= Beginning of Section =

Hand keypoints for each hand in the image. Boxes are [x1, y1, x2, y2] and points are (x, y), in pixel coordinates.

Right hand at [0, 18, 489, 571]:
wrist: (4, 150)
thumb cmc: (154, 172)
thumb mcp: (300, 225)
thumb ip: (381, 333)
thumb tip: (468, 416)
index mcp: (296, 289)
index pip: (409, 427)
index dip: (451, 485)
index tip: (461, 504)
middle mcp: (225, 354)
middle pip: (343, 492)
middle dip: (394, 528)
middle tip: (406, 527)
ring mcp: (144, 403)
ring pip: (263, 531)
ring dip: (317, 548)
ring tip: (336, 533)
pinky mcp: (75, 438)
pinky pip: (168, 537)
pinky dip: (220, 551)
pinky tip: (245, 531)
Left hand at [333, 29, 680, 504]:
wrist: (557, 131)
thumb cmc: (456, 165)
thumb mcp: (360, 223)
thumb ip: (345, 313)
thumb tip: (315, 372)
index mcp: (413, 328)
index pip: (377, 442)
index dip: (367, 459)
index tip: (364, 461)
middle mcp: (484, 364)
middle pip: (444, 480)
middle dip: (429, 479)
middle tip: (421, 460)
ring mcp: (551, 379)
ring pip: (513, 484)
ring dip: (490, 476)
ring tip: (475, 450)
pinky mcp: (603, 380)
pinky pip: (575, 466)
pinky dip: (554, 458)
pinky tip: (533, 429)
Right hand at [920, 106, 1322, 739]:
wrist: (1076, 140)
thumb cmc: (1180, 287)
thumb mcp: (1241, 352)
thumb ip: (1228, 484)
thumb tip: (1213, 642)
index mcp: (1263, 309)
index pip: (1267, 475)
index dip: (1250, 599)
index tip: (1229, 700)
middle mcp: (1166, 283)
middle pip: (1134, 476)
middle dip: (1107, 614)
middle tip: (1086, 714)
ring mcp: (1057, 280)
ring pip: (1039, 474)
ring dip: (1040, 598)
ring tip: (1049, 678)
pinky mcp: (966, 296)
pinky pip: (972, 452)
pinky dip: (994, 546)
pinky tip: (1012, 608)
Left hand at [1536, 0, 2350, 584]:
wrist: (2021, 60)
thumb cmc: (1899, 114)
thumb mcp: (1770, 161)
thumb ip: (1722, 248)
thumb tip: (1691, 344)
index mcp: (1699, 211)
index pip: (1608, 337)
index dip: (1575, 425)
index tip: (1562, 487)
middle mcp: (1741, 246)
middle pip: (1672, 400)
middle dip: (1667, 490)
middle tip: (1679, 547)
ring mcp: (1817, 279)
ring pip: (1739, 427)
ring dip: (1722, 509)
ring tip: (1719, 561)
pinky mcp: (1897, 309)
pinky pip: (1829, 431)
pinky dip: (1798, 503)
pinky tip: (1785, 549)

= End of Section =

** PROBLEM TO SOLVE **
Output the listing above word for word, from the opening line through the line that contains "ring mcp: (144, 403)", and leave out everything after it.

** ANSWER SECTION **
Hand keypoints for each hand in the image. Boxes are [x1, y1, x2, y2] and points are (x, y), in pixel coordinates.

Right hand at [0, 18, 489, 571]:
wrist: (4, 150)
thumb cmc: (154, 172)
thumb mcp: (300, 225)
thumb ip: (381, 333)
thumb tip: (468, 416)
index mcp: (296, 289)
index pip: (409, 427)
index dip: (451, 485)
index tip: (461, 504)
middle mcp: (225, 354)
middle pip: (343, 492)
middle dip: (394, 528)
middle tip: (406, 527)
ring mcp: (144, 403)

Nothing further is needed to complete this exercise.